Lysecky and ECE graduate student Anuradha Phalke already have made changes in the project as a result of this testing.
“We want to keep this as non-jargon, non-threatening, and understandable as possible,” Lysecky said.
“Basically we have a microprocessor inside each of these eBlocks, but the user doesn’t have to know anything about that or about electronics to use them,” she said.
In fact, the blocks were originally developed as components for monitor/control systems that the average do-it-yourselfer could install in their home or office. But the blocks’ educational possibilities soon became apparent, and Lysecky decided that aspect of the work was far more important.
Middle School Testing
The eBlocks soon will be tested in a Tucson middle school.
"We’re really excited to go out and see if this actually works the way we think it will,” Lysecky said. “We’ve done the initial testing here, but just because my graduate students understand it doesn’t mean that middle schoolers are going to understand it.”
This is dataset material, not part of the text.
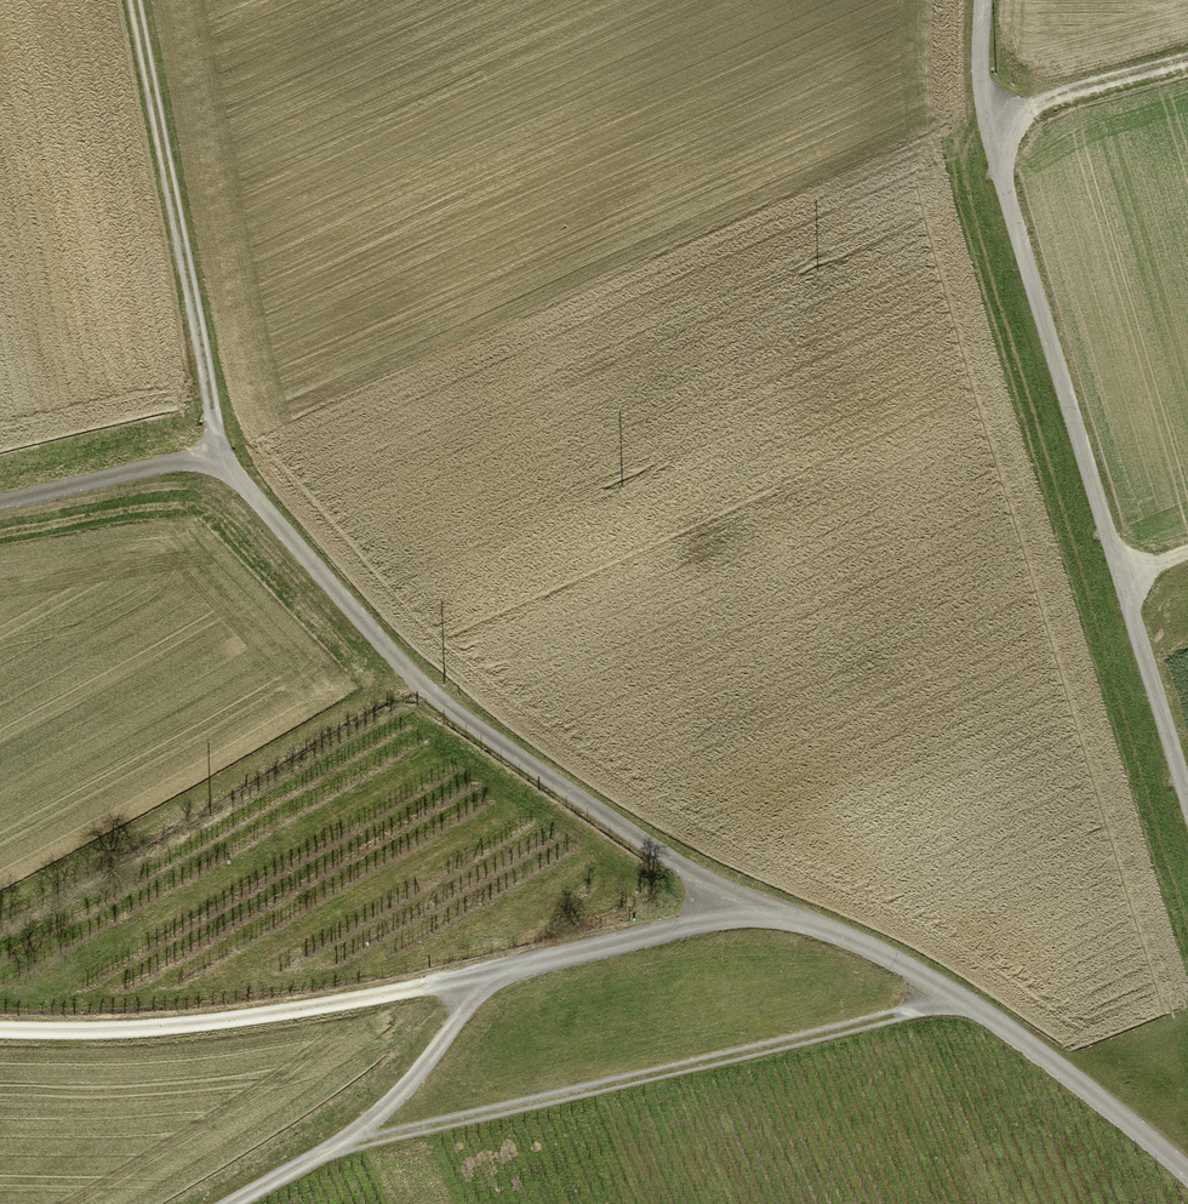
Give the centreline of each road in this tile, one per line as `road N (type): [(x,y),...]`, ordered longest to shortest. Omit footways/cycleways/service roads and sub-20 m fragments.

Lysecky is working with faculty in the UA College of Education to design experiments and tests to see how well eBlocks contribute to learning. Eventually, she hopes middle school students will devise their own experiments and share their designs and experiences on an eBlock Web site.
Currently, Phalke is building and repairing all the eBlocks. Once the program goes to several schools, provisions need to be made for producing many more of the black boxes. One solution would be to make the circuit diagrams and instructions available along with a list of parts. That way, electronics hobbyists could get involved in building eBlocks for schools.
Most middle school students don’t see the value of math and science in terms of career fulfillment or financial success, Lysecky said. And it becomes very tempting to opt out of math and science in high school.
“We hope that through eBlocks they’ll see that engineering is not just equations and abstract concepts, but very practical, challenging and fun,” Lysecky said. “If we can make it fun to begin with, maybe science and math will be something they enjoy and will want to pursue in high school and later on in college.”